§ Instruction:
Continue the recipe for pesto fettuccine with meatballs below, starting after its final step about heating the meatballs.

Top of Text section

PASTA BAKE: Add leftovers to a baking dish and cover with fresh mozzarella slices. Bake at 350°F until the cheese is melted and any meat in your pasta is cooked through.
COLD PASTA SALAD: Remove any leftover meat and add sliced black olives, chunks of mozzarella, sliced grape tomatoes, diced bell peppers or any other vegetables you want to add.
- 2 cups fresh basil leaves - packed
- ½ cup parmesan - freshly grated
- ½ cup extra virgin olive oil
- ⅓ cup pine nuts
- 1 tablespoon garlic - minced
- ¼ teaspoon salt
- ⅛ teaspoon pepper - freshly ground
- 1 pound fettuccine pasta noodles
- 30 meatballs - cooked
- Bring water to a boil in a stock pot or large saucepan. Follow pasta package instructions to cook noodles. When cooked, drain and set aside.
- Heat meatballs if they've been refrigerated or frozen.

Bottom of Text section
Top of Given records

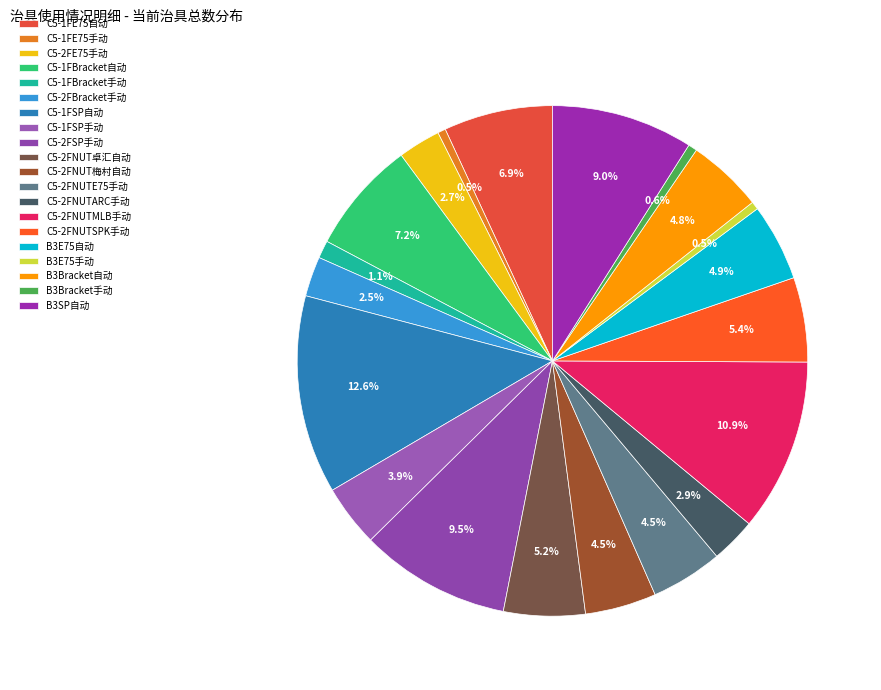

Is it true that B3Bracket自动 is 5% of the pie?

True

Bottom of Given records
Top of Given records

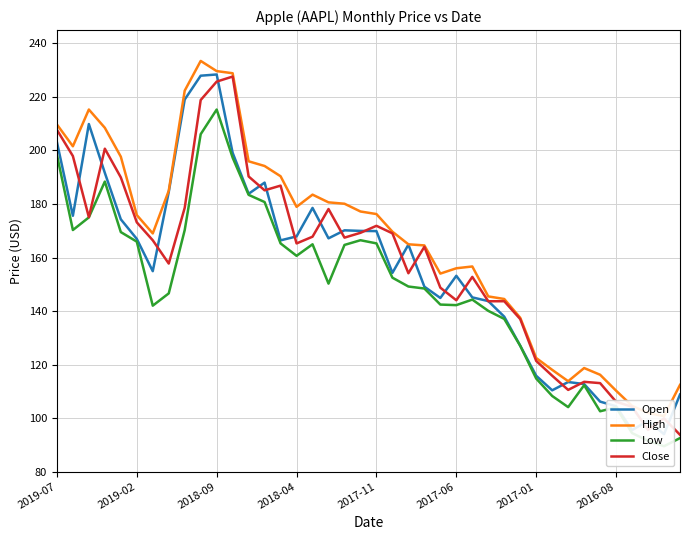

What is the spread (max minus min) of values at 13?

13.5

Bottom of Given records

§ Exercise result:
- In a food processor, blend basil, parmesan, pine nuts, garlic, salt and pepper.
- Slowly add olive oil to the food processor while pulsing.
- In a warm skillet, toss pasta with pesto. Add meatballs on top of the pasta.
- Serve with freshly grated parmesan cheese.
- Optional: Substitute half the basil for spinach.
- Optional: Substitute walnuts for pine nuts.
- If your pesto is very thick, you can add a little more olive oil.
- Use your favorite kind of meatball. We used turkey meatballs in this recipe.